Aim of the exercise> Omit every picture and return the rest of the data unaltered.

Records>
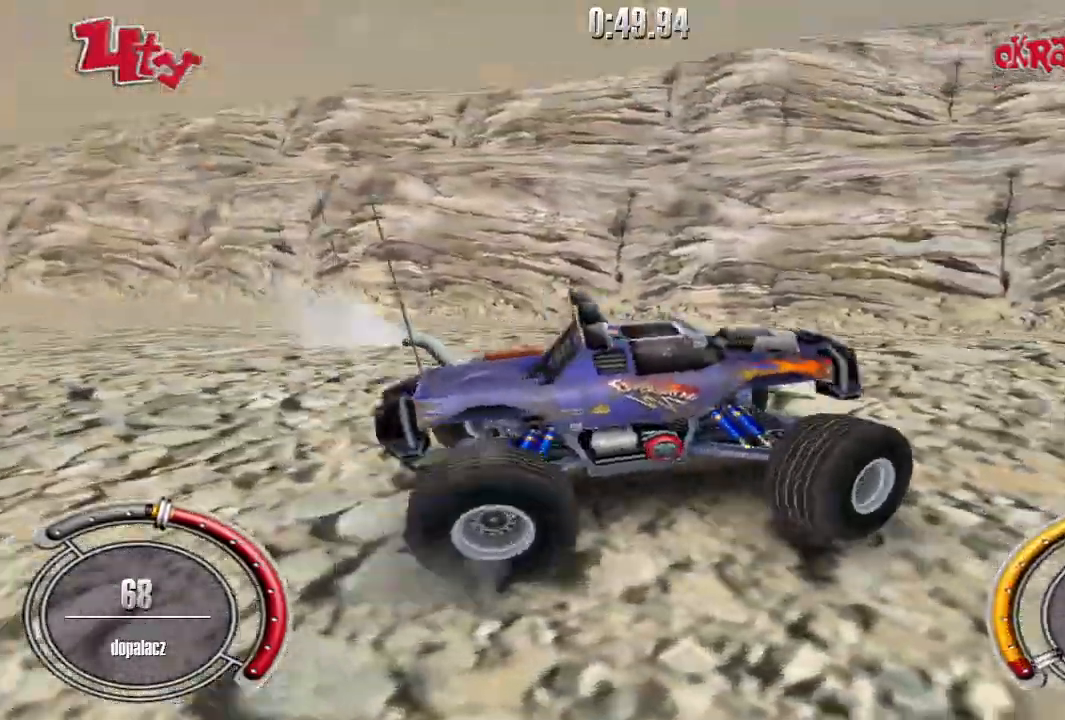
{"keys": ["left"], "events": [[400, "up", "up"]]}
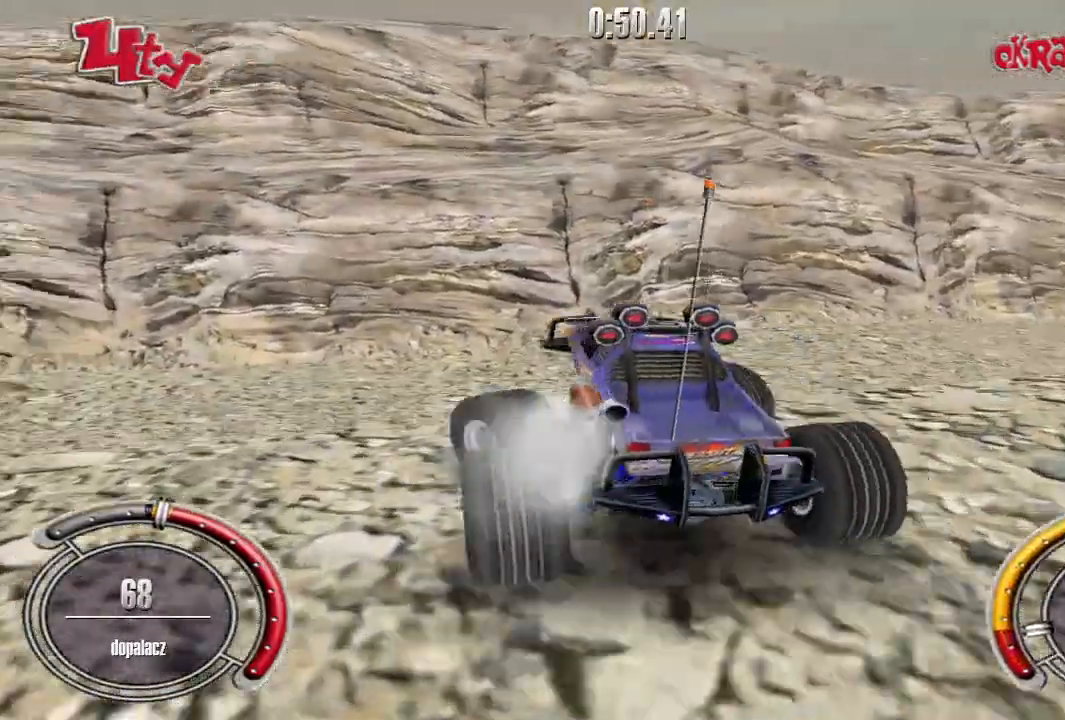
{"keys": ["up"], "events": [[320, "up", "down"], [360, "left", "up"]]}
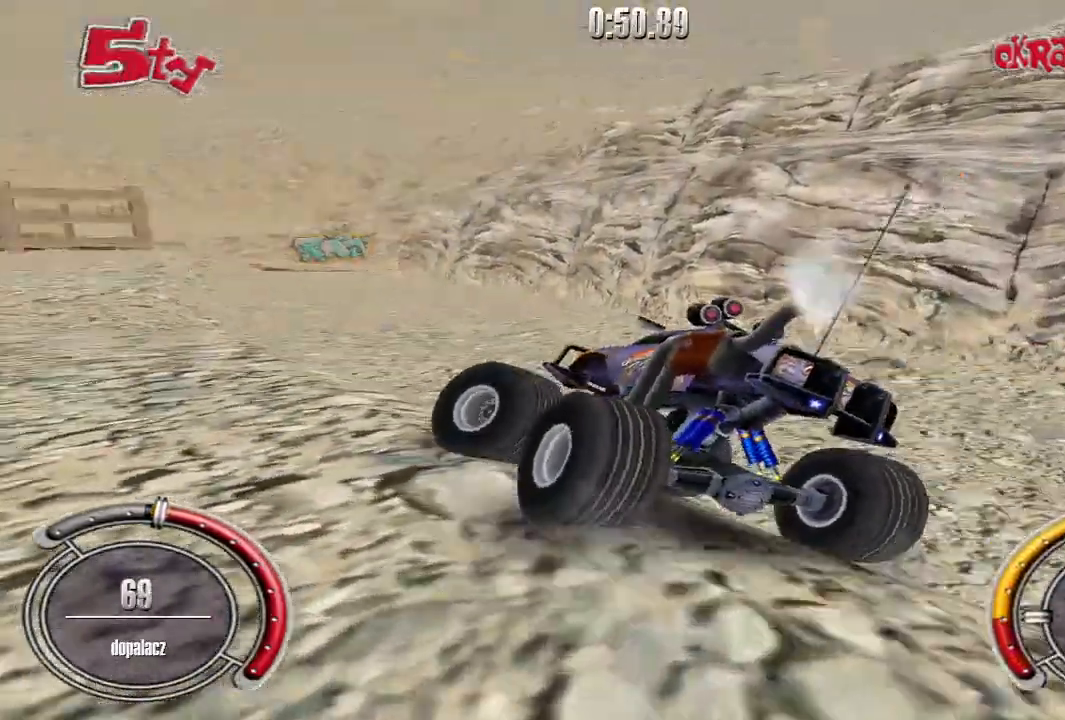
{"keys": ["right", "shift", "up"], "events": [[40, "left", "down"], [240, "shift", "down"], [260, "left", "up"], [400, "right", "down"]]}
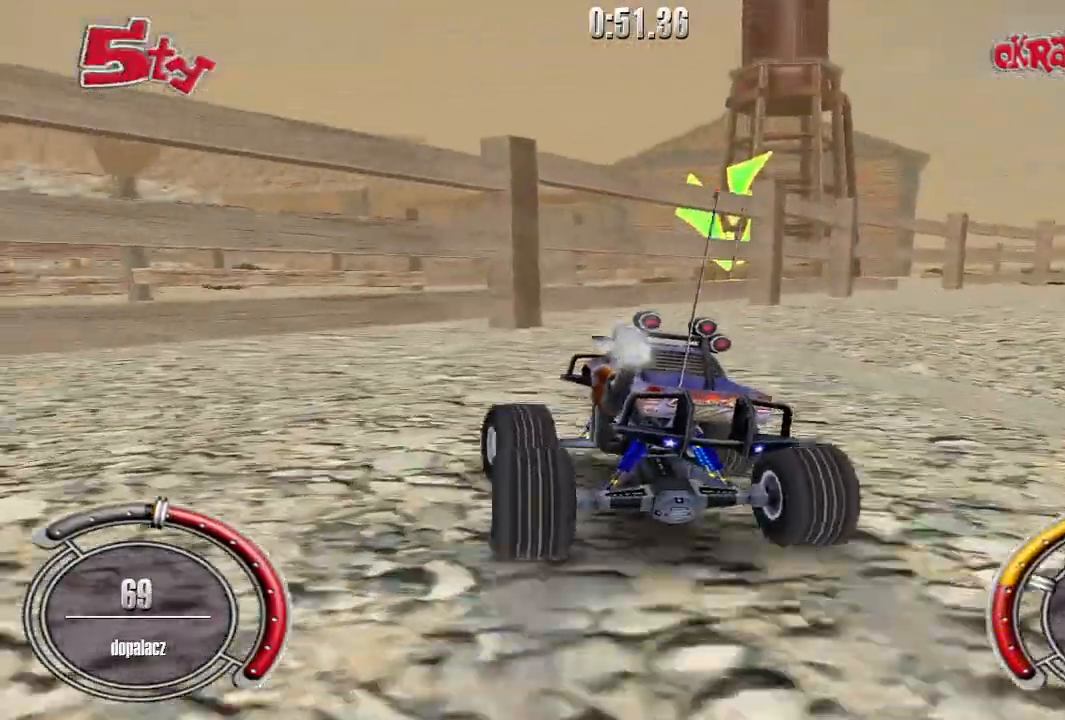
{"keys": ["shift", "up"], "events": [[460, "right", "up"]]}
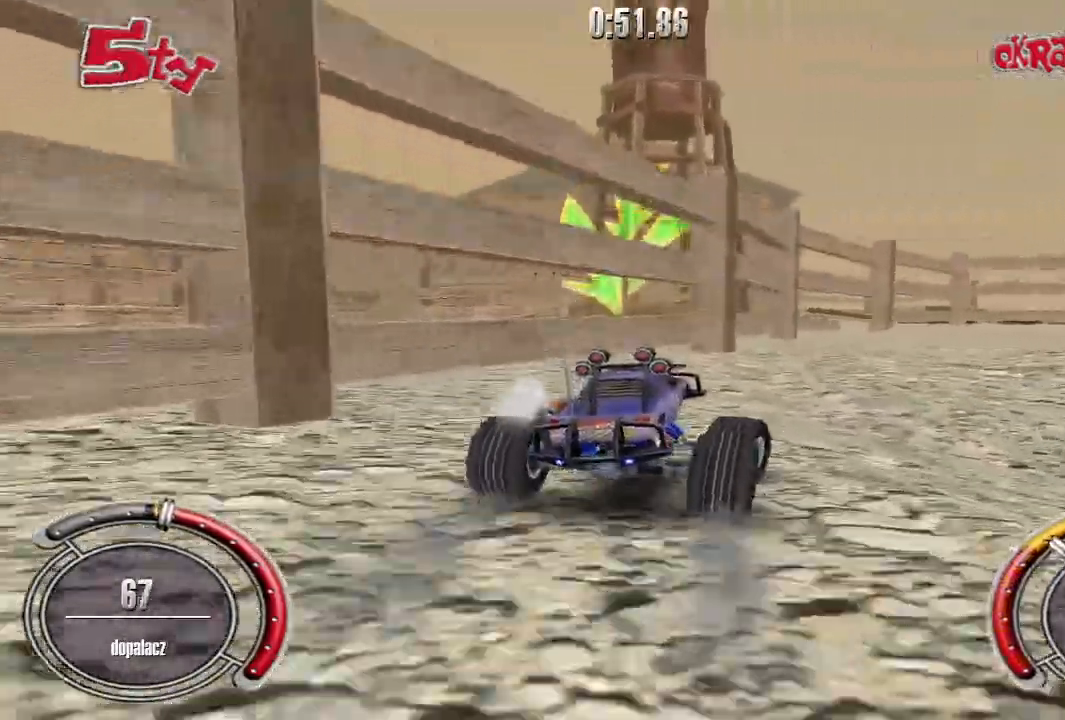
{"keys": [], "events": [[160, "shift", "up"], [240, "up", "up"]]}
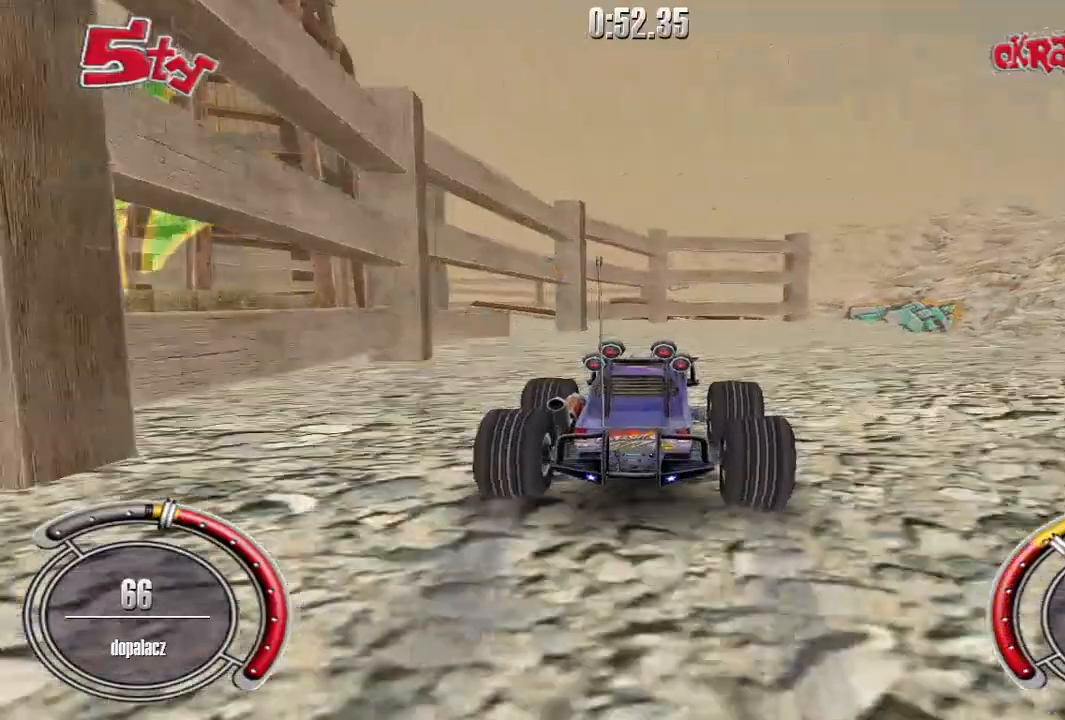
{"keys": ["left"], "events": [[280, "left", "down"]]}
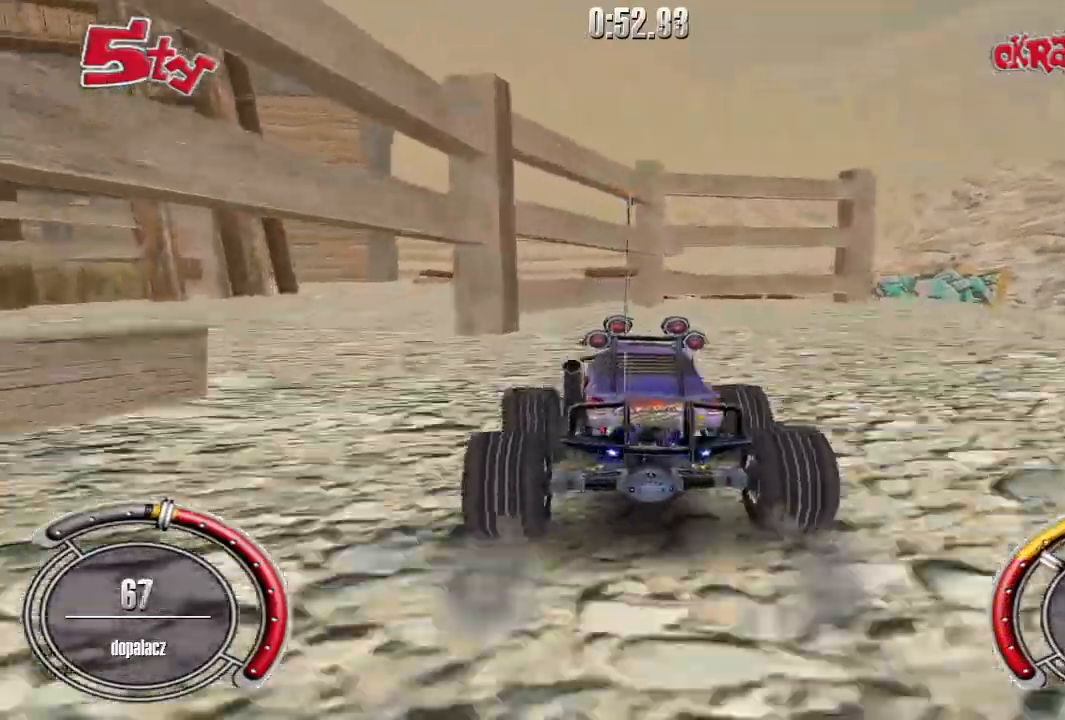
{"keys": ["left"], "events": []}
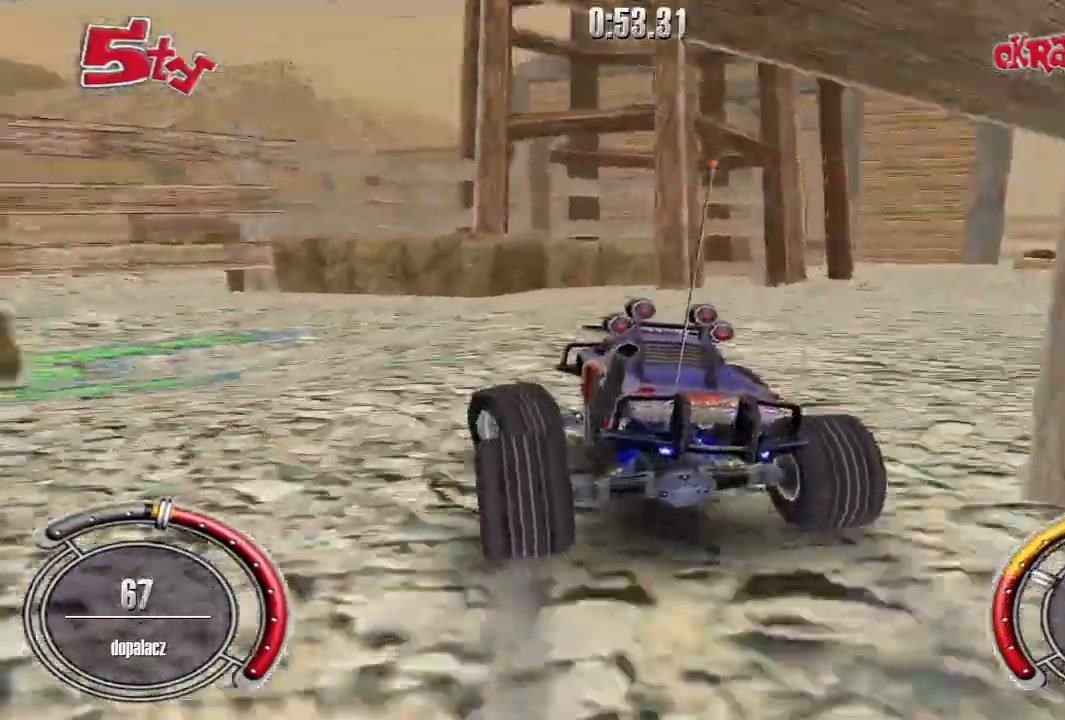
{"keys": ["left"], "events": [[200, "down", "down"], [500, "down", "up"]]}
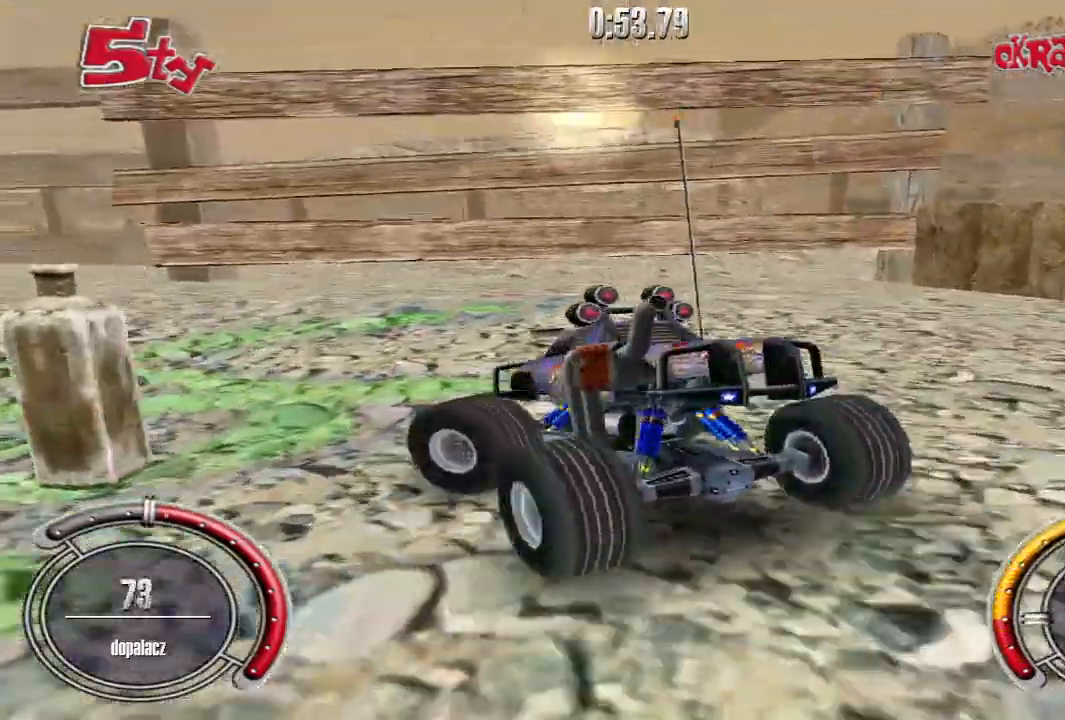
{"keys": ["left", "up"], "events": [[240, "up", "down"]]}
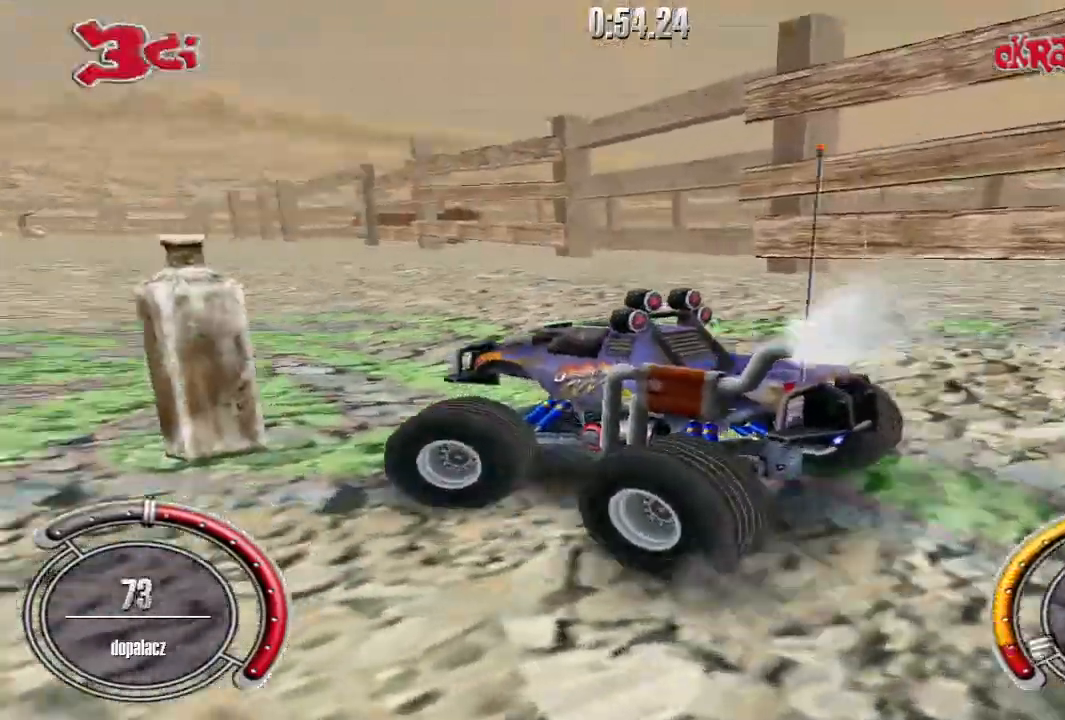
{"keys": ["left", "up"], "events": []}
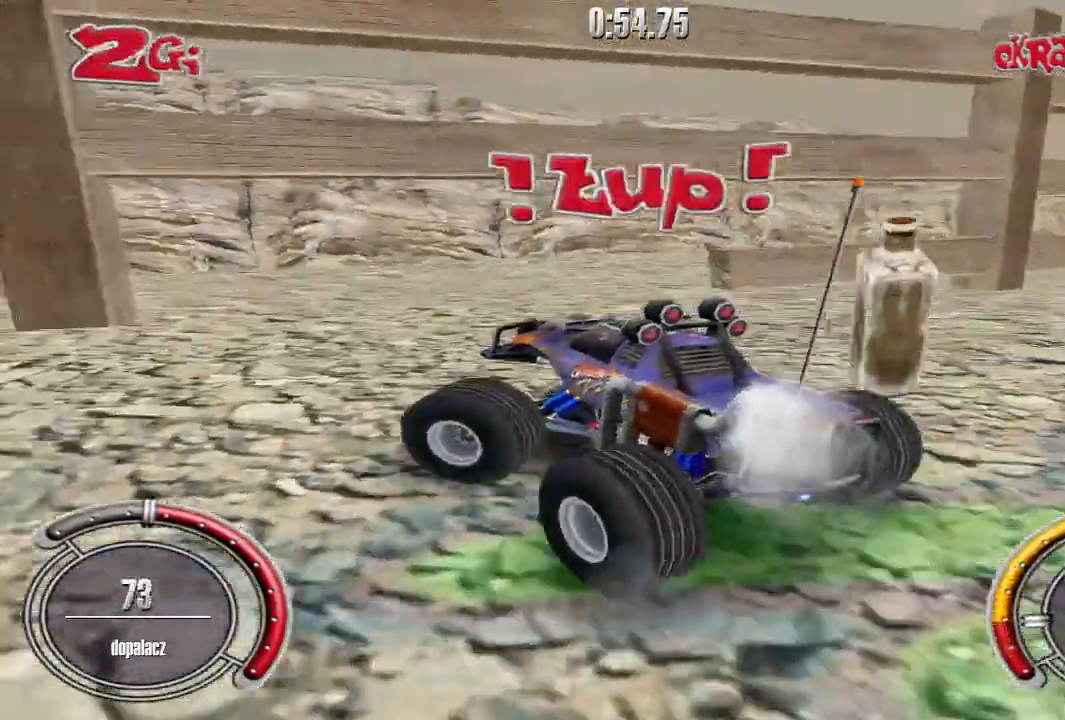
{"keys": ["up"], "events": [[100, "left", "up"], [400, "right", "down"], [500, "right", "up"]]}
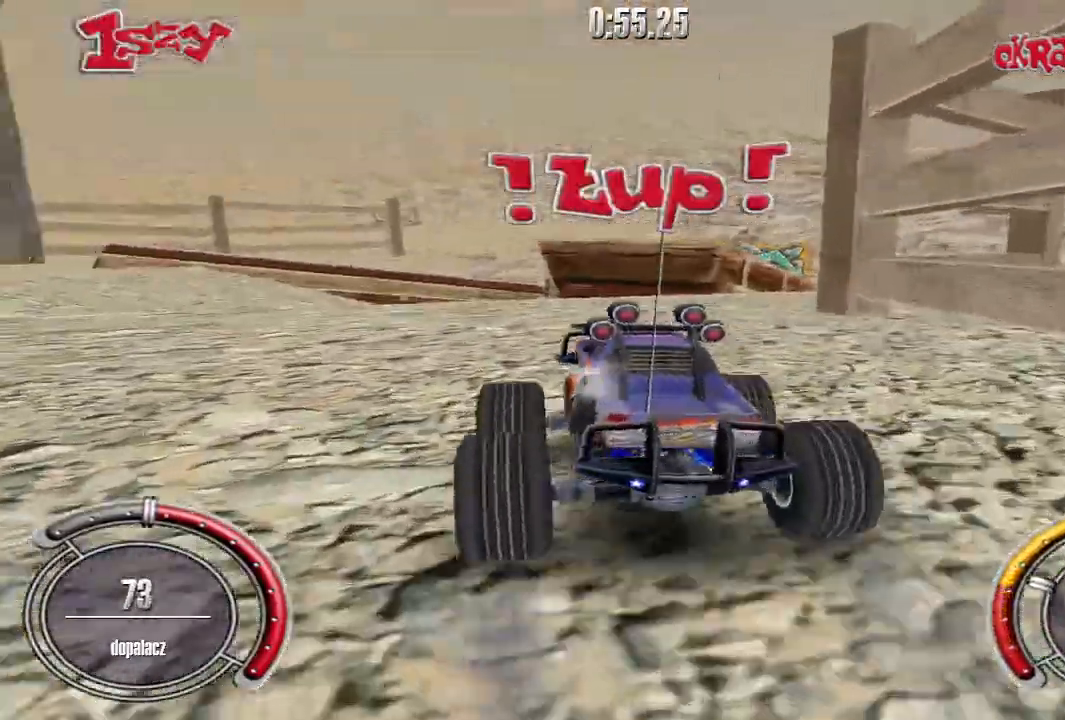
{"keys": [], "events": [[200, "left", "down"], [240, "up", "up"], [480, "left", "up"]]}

Answer to this task>
{"keys": ["left"], "events": [[400, "up", "up"]]}
{"keys": ["up"], "events": [[320, "up", "down"], [360, "left", "up"]]}
{"keys": ["right", "shift", "up"], "events": [[40, "left", "down"], [240, "shift", "down"], [260, "left", "up"], [400, "right", "down"]]}
{"keys": ["shift", "up"], "events": [[460, "right", "up"]]}
{"keys": [], "events": [[160, "shift", "up"], [240, "up", "up"]]}
{"keys": ["left"], "events": [[280, "left", "down"]]}
{"keys": ["left"], "events": []}
{"keys": ["left"], "events": [[200, "down", "down"], [500, "down", "up"]]}
{"keys": ["left", "up"], "events": [[240, "up", "down"]]}
{"keys": ["left", "up"], "events": []}
{"keys": ["up"], "events": [[100, "left", "up"], [400, "right", "down"], [500, "right", "up"]]}
{"keys": [], "events": [[200, "left", "down"], [240, "up", "up"], [480, "left", "up"]]}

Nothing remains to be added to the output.